Foto: Luísa Ferreira/MundoBit Foto: Luísa Ferreira/MundoBit

Em vez de produzir para a maioria, por que não fazer produtos hackeáveis, que possam atender às necessidades de cada usuário específico? Essa indagação norteou a palestra da pesquisadora portuguesa Catarina Mota neste sábado (16/11) no último dia do Interaction South America, no Centro de Convenções de Pernambuco.
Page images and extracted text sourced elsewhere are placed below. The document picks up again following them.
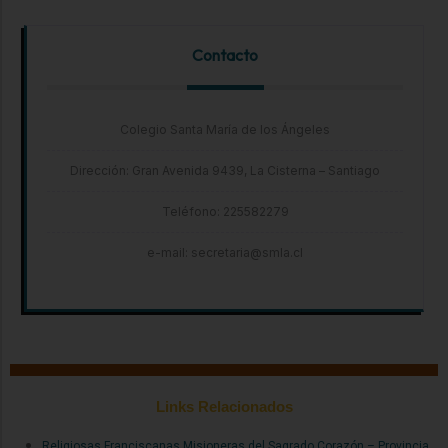
Contacto
Colegio Santa María de los Ángeles
Dirección: Gran Avenida 9439, La Cisterna – Santiago
Teléfono: 225582279
e-mail: secretaria@smla.cl
Links Relacionados
Religiosas Franciscanas Misioneras del Sagrado Corazón – Provincia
A experimentação no estilo "faça você mesmo" (DIY) com materiais inteligentes permite um novo relacionamento com os produtos, colocando os consumidores em um papel ativo. Para isso, pode-se usar desde kits de montagem a impressoras 3D e laser cutters.

Entusiasta do movimento open-source, Mota mostrou diversos exemplos de projetos de design para "hackabilidade" (hackability), que permitem a apropriação e transformação pelos usuários. Um exemplo é a SketchChair, do Diatom Studio. Esse software open-source gratuito permite criar seu próprio design de cadeira, subi-lo para a rede e também baixar o de outras pessoas, customizá-lo e produzir um móvel personalizado.

Cadeiras do SketchChair são totalmente customizáveis. Foto: Divulgação Cadeiras do SketchChair são totalmente customizáveis. Foto: Divulgação/Diatom Studio

Outro projeto similiar é Wiki House, também open-source, que permite a qualquer pessoa projetar, fazer download e "imprimir" casas, montando as partes como um quebra-cabeça. "Se a fábrica está em todo lugar, o time de designers também está por toda parte. É uma forma de fazer pelo design o que a Wikipedia faz pela informação", diz Catarina Mota. Ela mencionou ainda o projeto Littlebits, uma espécie de biblioteca de miniblocos eletrônicos a partir dos quais vários dispositivos podem ser criados, e Phonebloks, o celular montável como Lego sobre o qual já falamos no MundoBit.

E até produtos que não são criados com o objetivo de serem hackeados também são transformados pelos usuários. É o caso do chamado "Ikea hacking", a prática de modificar móveis da loja de móveis sueca Ikea, conhecida por seus preços baixos e sua presença em várias partes do mundo. "Os objetos de todo mundo são parecidos. Esses hackers transformam produtos de produção em massa em símbolos de individualidade", afirma a pesquisadora.

Ela lembra que o Kinect, sensor de movimentos desenvolvido para o Xbox 360 e Xbox One, também foi usado com muito mais fins do que jogar videogame: como scanner 3d, sistema de navegação para robôs e até para ajudar médicos em cirurgias. "Na primeira metade do século XX era muito comum mexer nos motores de carros e rádios. Hoje, as pessoas são desencorajadas de ver como as coisas funcionam, e às vezes nem é possível fazê-lo, já que muitos produtos vêm lacrados", observa.

A palestrante acredita que o design para hackabilidade tem várias vantagens. Em primeiro lugar, permite aos usuários conseguir exatamente o que eles querem, atendendo às necessidades de todos os nichos. Em segundo lugar, esses produtos tendem a ser mais fáceis de consertar, sendo possível repor partes específicas em vez de trocá-los por inteiro, o que contribui para a sustentabilidade dos itens.

E outra vantagem é psicológica: deixamos de ter uma relação de dependência com quase tudo que consumimos. "Normalmente, precisamos que alguém desenhe, produza e distribua tudo o que consumimos. A hackabilidade nos permite ter autonomia, ser agente causal de nossas próprias vidas. Muda nossa perspectiva e nosso entendimento de nós mesmos e nosso lugar no mundo", conclui.